Extracted data:
******************************
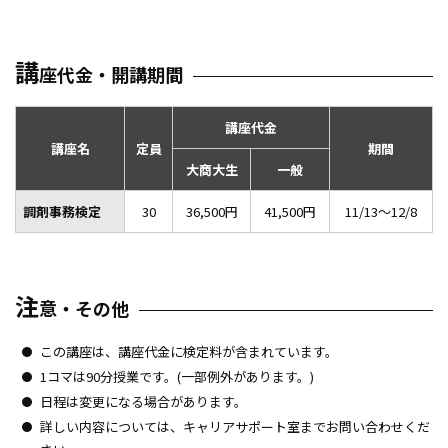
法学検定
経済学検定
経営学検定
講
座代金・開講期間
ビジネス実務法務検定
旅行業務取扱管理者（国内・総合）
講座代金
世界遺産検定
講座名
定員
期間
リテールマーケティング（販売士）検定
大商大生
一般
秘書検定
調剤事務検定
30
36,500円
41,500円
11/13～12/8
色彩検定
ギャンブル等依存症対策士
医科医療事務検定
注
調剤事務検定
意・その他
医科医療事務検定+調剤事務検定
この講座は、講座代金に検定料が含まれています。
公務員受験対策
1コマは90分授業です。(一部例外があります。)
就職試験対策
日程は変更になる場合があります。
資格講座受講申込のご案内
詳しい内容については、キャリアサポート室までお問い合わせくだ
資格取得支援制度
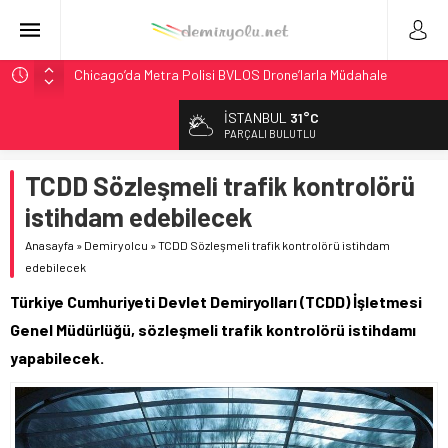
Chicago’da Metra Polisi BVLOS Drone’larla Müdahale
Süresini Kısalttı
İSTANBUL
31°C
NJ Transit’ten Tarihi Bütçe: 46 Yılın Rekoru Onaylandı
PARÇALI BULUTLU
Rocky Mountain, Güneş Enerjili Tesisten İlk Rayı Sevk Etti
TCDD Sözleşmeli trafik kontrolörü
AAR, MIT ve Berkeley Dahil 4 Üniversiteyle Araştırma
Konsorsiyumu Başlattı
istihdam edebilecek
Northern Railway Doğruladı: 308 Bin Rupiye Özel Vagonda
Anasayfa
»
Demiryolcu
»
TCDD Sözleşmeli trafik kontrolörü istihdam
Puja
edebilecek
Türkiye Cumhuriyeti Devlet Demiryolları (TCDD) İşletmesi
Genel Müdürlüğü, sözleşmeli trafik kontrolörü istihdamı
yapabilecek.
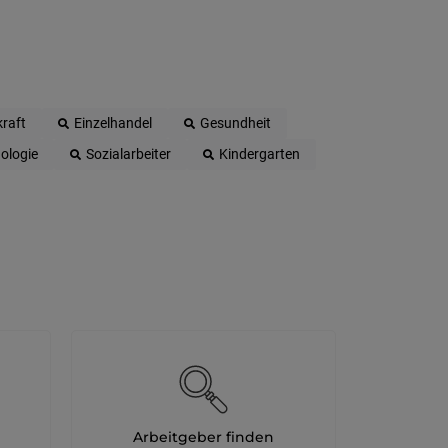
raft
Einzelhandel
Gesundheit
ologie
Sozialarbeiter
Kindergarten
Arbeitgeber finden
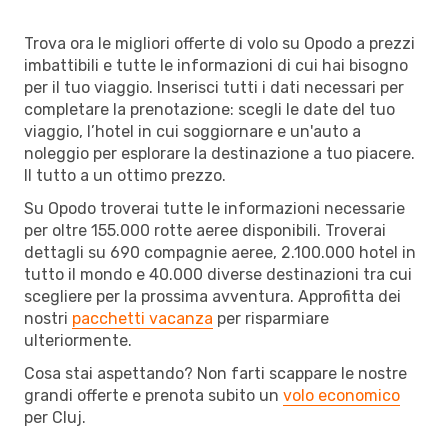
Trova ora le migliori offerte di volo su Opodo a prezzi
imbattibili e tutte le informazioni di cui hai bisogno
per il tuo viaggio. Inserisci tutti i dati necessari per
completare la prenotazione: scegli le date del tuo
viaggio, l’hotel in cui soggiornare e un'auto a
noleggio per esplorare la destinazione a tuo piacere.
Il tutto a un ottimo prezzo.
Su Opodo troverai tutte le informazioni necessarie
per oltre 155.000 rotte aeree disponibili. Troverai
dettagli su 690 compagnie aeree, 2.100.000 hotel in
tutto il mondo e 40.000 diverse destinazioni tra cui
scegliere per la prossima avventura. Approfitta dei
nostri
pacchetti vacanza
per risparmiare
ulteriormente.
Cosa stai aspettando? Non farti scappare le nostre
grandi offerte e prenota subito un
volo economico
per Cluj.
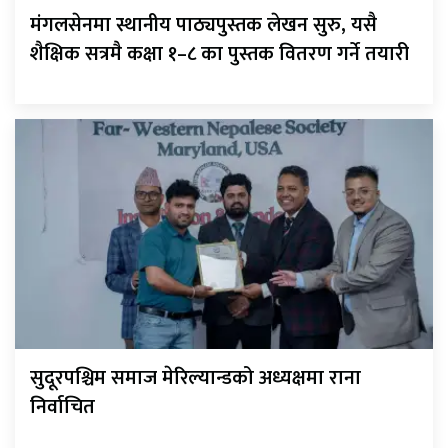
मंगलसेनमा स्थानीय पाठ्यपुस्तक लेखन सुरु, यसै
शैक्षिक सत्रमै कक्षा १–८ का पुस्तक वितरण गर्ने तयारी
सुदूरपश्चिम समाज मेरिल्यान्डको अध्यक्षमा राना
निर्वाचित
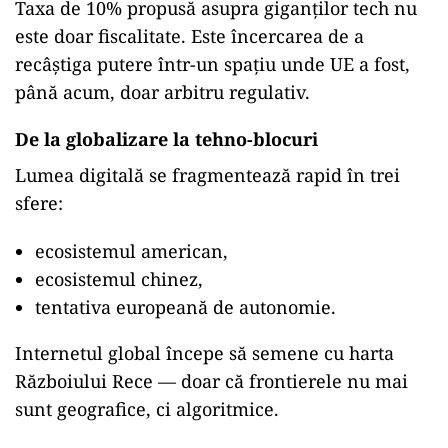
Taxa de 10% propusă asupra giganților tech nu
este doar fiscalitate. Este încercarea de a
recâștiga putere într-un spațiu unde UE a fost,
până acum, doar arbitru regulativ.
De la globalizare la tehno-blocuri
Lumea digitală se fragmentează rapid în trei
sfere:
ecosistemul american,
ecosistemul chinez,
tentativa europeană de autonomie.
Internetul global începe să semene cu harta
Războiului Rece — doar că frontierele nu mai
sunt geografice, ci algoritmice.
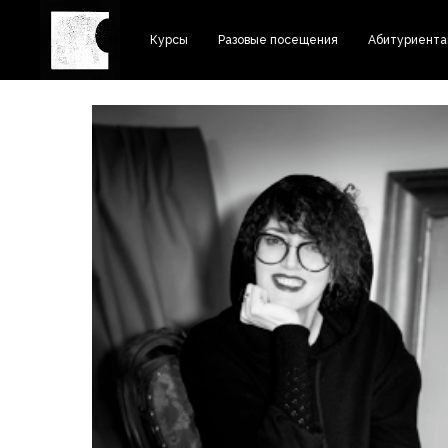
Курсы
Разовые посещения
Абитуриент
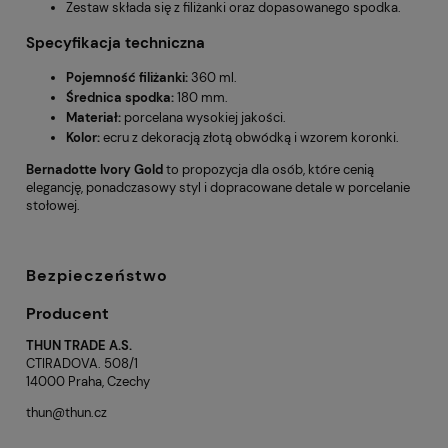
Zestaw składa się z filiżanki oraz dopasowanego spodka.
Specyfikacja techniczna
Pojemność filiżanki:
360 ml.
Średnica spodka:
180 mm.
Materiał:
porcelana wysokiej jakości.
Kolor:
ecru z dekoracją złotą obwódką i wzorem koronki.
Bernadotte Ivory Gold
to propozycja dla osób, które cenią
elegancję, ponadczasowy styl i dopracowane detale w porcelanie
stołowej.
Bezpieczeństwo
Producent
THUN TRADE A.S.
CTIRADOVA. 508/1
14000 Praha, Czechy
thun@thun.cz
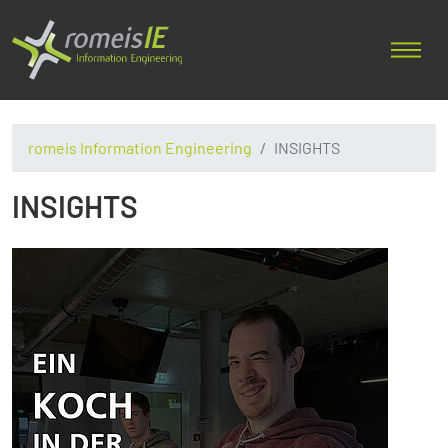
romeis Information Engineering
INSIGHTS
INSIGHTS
******************************
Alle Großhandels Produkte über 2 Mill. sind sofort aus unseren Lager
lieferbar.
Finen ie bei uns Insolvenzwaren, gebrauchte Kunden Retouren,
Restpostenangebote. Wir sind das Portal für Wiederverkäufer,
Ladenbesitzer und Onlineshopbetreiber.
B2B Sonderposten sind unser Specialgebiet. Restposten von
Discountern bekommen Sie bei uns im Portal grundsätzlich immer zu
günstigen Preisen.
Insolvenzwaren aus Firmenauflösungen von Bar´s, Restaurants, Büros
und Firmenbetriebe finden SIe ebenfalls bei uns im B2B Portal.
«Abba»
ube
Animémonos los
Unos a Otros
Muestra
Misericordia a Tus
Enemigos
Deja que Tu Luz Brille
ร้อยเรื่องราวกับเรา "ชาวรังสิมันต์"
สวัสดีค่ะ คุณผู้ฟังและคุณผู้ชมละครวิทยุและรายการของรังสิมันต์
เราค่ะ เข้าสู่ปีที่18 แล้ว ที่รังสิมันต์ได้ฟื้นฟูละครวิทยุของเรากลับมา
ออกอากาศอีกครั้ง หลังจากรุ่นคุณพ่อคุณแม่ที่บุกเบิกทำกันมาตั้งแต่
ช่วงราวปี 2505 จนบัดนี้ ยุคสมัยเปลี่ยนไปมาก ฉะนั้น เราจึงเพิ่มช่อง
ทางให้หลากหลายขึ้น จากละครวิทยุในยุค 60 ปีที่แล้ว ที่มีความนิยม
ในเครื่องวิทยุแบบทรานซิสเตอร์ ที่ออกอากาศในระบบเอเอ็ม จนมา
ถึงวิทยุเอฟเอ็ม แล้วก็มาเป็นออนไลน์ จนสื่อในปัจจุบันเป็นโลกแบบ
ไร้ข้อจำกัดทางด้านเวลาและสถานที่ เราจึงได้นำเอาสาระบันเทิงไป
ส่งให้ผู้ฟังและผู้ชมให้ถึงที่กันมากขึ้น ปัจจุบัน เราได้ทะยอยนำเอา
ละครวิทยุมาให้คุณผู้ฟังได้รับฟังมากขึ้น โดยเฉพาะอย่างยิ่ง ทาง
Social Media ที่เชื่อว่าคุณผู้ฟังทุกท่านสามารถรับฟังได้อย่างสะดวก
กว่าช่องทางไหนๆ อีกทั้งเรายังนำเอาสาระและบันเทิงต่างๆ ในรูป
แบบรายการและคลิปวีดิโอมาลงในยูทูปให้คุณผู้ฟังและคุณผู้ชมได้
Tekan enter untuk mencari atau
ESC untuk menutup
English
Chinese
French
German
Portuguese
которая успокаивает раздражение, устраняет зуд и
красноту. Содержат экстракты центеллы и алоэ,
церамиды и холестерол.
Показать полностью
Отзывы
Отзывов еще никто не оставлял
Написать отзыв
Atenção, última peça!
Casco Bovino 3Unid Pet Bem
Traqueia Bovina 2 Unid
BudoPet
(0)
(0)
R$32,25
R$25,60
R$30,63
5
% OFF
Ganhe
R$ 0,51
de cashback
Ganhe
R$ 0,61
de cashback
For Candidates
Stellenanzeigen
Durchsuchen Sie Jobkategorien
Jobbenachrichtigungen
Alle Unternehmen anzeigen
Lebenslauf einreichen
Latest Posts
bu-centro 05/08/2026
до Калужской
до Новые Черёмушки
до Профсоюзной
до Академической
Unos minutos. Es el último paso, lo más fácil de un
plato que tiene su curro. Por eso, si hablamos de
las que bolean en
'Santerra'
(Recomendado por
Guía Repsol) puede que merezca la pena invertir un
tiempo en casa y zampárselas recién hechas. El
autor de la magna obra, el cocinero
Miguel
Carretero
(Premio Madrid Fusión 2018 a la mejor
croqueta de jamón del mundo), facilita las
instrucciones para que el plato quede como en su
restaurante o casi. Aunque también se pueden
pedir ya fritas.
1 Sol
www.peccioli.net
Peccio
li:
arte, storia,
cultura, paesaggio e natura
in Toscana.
******************************
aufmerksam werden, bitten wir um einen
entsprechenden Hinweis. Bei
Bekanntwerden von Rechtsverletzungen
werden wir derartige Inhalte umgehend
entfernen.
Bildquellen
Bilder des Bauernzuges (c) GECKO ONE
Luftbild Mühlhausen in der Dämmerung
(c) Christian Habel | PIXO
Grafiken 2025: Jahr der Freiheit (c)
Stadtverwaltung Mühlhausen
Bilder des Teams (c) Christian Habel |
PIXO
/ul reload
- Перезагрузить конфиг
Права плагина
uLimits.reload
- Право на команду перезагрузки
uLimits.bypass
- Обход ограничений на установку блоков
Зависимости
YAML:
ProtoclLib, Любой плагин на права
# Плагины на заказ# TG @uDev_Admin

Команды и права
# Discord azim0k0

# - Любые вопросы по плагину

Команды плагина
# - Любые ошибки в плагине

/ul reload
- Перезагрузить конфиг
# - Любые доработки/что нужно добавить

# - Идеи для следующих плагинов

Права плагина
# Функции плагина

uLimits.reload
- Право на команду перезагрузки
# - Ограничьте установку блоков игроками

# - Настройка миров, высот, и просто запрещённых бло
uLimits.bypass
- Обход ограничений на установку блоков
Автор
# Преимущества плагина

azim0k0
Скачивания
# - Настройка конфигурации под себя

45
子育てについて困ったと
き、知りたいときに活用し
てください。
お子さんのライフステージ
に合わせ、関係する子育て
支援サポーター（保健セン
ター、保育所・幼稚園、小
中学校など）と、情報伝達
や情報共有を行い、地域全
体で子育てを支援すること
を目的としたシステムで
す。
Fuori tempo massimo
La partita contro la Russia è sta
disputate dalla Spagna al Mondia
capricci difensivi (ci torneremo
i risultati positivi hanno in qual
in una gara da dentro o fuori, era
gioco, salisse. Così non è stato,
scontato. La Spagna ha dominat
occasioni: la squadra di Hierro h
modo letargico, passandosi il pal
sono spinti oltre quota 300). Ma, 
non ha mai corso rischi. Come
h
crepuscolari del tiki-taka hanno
******************************
Assigned task:
Give the number of lines in the material above that contain "Любые", with no other words.

Task output:
3